“Hello,” said a voice on the other end of the phone; a baritone voice with a slightly gruff edge and warm tone to it.”
“Is this Pete Seeger?” I asked.
“Yes, who would you be?”
After the gigs in New Hampshire and Massachusetts, Pony and I were heading back south. There’s an open stage in Morristown, New Jersey, that I wanted to see if I might get in on, and we thought we would return to the Mahlon Dickerson Reservation, in Jefferson Township, to attend to a variety of tasks, both relating to business as well as mundane things like laundry and such. But I had something of a quest, as well. I knew that Pete Seeger lived in the Hudson Valley, and I thought to see if I could make his acquaintance somehow. With the ever-so-handy internet, I had even managed to scare up a phone number to try. I tried calling on Sunday evening, and was answered by what I assume to have been a daughter or grand-daughter or some member of the family, who told me that things were still a bit busy at the moment.
And that was the thing. In my research, I also discovered that Pete’s wife, Toshi, had passed away a few months ago. They had been married for some 70 years (give or take), and I could imagine the loss of such a long-time companion would not be an easy thing to adjust to.
Still, we drove down to the Hudson Valley, to a town near the one that Pete lives in, and for the first time, we dry-camped in a Walmart parking lot (along with some half a dozen other RV’s).
“Mr. Seeger, my name is Michael Engberg. I’m a musician from Colorado, on tour to promote my latest CD’s. I’m a friend of Harry Tufts, who runs the Denver Folklore Center, and he has always spoken very highly of you.”
Strictly speaking, all of that was true. For the record, Harry had not necessarily suggested I try to look up Pete while tour, but I just left that part out. I told Pete that there was a song on one of my new CD’s that was inspired by one of his songs, and that I was passing through the neighbourhood, as it were, and wanted to pay my respects and hand him off a copy of the CD. I told him our RV was parked in a Walmart parking lot in Fishkill. I asked if I might be able to buy him lunch, or coffee, or a beer.
“Well, I’m at home, with plenty to do, and my home is at the top of a steep hill, so I don’t think that would work,” he replied.

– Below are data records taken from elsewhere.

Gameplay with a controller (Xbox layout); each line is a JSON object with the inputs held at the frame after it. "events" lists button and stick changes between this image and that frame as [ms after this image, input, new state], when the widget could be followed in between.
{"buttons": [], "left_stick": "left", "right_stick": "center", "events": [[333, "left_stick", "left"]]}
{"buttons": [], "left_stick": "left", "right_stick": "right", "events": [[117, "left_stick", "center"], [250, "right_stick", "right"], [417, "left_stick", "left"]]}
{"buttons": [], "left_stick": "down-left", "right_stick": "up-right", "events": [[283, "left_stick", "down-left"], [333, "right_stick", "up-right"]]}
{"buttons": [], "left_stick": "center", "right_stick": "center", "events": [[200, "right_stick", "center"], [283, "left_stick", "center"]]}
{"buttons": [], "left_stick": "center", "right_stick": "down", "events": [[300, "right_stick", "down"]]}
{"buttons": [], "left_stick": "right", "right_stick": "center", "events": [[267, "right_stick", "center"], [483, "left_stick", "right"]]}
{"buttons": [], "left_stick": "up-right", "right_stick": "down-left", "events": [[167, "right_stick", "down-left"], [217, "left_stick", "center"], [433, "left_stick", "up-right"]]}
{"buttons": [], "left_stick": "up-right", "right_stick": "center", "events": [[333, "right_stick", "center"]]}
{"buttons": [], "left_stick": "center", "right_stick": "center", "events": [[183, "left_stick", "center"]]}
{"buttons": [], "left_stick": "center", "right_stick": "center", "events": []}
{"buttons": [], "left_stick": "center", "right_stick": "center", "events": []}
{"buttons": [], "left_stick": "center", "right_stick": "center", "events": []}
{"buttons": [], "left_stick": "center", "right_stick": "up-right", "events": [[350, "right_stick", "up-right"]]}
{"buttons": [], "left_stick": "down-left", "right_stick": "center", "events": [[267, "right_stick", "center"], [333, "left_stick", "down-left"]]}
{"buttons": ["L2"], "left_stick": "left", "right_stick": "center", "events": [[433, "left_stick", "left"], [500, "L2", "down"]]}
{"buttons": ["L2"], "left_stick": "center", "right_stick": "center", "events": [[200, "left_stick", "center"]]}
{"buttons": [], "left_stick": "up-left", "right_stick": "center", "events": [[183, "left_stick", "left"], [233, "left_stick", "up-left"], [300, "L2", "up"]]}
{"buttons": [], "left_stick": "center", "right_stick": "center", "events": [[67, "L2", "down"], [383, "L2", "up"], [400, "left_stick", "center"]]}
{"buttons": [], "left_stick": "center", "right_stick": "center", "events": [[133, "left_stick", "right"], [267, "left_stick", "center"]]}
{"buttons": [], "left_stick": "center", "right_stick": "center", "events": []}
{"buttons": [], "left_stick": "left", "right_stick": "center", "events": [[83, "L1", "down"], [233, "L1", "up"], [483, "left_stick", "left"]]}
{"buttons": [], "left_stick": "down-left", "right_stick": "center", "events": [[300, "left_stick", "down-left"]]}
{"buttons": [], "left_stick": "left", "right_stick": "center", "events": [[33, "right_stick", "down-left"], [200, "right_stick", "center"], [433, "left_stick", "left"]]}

It was only later, after the phone conversation, that I realized he was concerned as to whether or not our RV could make it up the hill. I had forgot to mention that we have a tow car for short hops that could make it up most hills, no matter how steep. Pony later remarked that I should not have bothered mentioning the RV at all, but rather should have just said we were in town.
Yeah, that might have worked better.